(Extracted page text data)
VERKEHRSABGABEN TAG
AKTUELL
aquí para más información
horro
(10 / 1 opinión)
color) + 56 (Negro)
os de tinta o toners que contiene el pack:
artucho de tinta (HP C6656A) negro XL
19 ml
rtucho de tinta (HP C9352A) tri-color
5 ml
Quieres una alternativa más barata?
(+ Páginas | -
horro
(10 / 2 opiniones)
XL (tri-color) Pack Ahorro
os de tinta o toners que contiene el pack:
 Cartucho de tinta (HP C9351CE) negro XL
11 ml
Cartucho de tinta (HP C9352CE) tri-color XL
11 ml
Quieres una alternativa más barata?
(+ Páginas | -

What is required: Would you please transcribe all of the entries above exactly?

Exercise answer:
VERKEHRSABGABEN TAG
AKTUELL
aquí para más información
horro
(10 / 1 opinión)
color) + 56 (Negro)
os de tinta o toners que contiene el pack:
artucho de tinta (HP C6656A) negro XL
19 ml
rtucho de tinta (HP C9352A) tri-color
5 ml
Quieres una alternativa más barata?
(+ Páginas | -
horro
(10 / 2 opiniones)
XL (tri-color) Pack Ahorro
os de tinta o toners que contiene el pack:
 Cartucho de tinta (HP C9351CE) negro XL
11 ml
Cartucho de tinta (HP C9352CE) tri-color XL
11 ml
Quieres una alternativa más barata?
(+ Páginas | -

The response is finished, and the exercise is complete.